Hoy, who won his sixth gold medal in the velodrome on Tuesday, spoke out as ministers refused to guarantee that current levels of sports spending will be maintained. Funding for elite sport is set to be cut next year, leaving depleted resources when Team GB appears at Brazil in 2016 if it cannot make up the shortfall with lottery money.
Hoy told i: "15 years ago the lottery funding came in and it was the whole catalyst for the team's success."
"Me and [the 2000 gold-medallist] Jason Queally, and some of the others, remember when it was run on a shoestring budget. It was very different and we weren't anywhere near as successful."
The technological breakthroughs that have helped British cycling to dominate rivals "would never have happened were it not the opportunity to invest in finding these things out," he said.
Laura Trott, who picked up two cycling golds, said: "Funding is very important – it is the key to our sport, really. We would be lost without it."
Peter Wilson, who took Britain's first shooting gold medal for more than a decade, said: "Without lottery funding I would not be here."
The British Olympic Association, which benefited from the £250m of lottery and public money used to support elite athletes since London was awarded the Olympics, warned that the funding was "absolutely critical" to Team GB's victories. Darryl Seibel, its spokesman, said: "Without it we would not be where we are today."
The coach of the bronze medal-winning high jumper Robbie Grabarz, Fuzz Ahmed, said that sports funding "works out at 80p per person per month. It is an irrelevant amount of money compared with, say, a submarine. What would you rather have – Chris Hoy or a submarine?... We are 20 years ahead of the rest of the world, so if we give that away we are idiots."
Jeremy Hunt, the Culture Secretary, said yesterday he could not promise to protect funding: "[Predicting] the outcome of the spending round ... is obviously something I can't do and we need to have this discussion across government."

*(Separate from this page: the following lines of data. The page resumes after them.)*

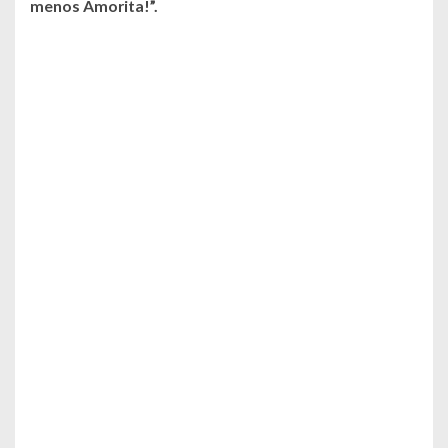
menos Amorita!”.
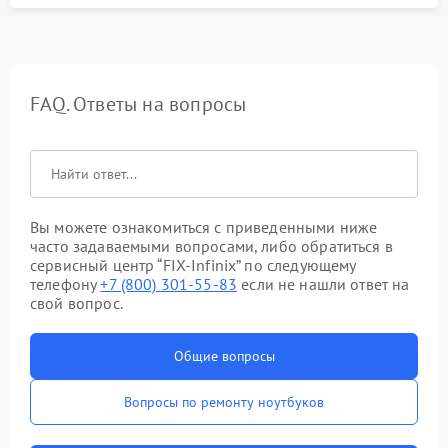
FAQ. Ответы на вопросы
Вы можете ознакомиться с приведенными ниже
часто задаваемыми вопросами, либо обратиться в
сервисный центр “FIX-Infinix” по следующему
телефону
+7 (800) 301-55-83
если не нашли ответ на
свой вопрос.
Общие вопросы
Вопросы по ремонту ноутбуков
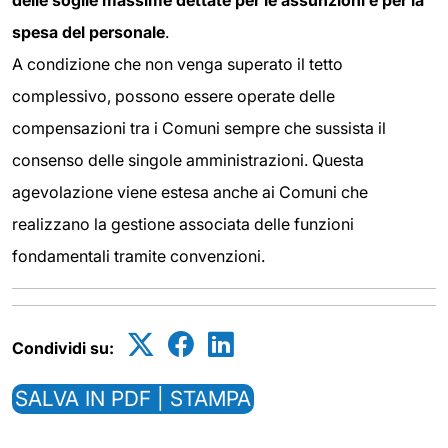
delle soglie massime dettate per le assunzioni e per la
spesa del personale
.
A condizione che non venga superato il tetto
complessivo, possono essere operate delle
compensazioni tra i Comuni sempre che sussista il
consenso delle singole amministrazioni. Questa
agevolazione viene estesa anche ai Comuni che
realizzano la gestione associata delle funzioni
fondamentali tramite convenzioni.
Condividi su:
SALVA IN PDF | STAMPA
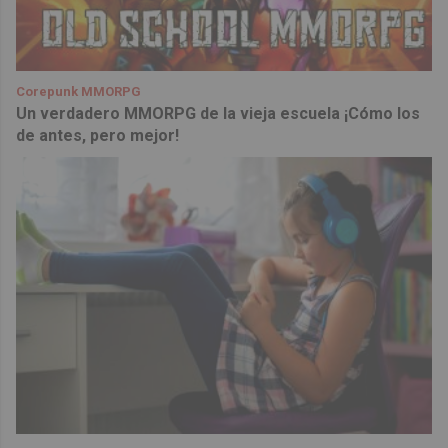
Corepunk MMORPG
Un verdadero MMORPG de la vieja escuela ¡Cómo los
de antes, pero mejor!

The Government has also found itself under attack recently over sports provision in state schools, which Mr Hunt admits is patchy.
Ministers have ditched a target for pupils to take part in at least two hours of PE and sport a week. In addition, the Coalition has scrapped a £160m school sport partnership scheme. Mr Cameron said the biggest drawback to encouraging future champions was not cash, but attitudes among some teachers. "The problem has been too many schools not wanting to have competitive sport, some teachers not wanting to join in and play their part," he told LBC Radio. But Christine Blower, general-secretary of the NUT, retorted: "It is ludicrous to suggest teachers are letting the side down."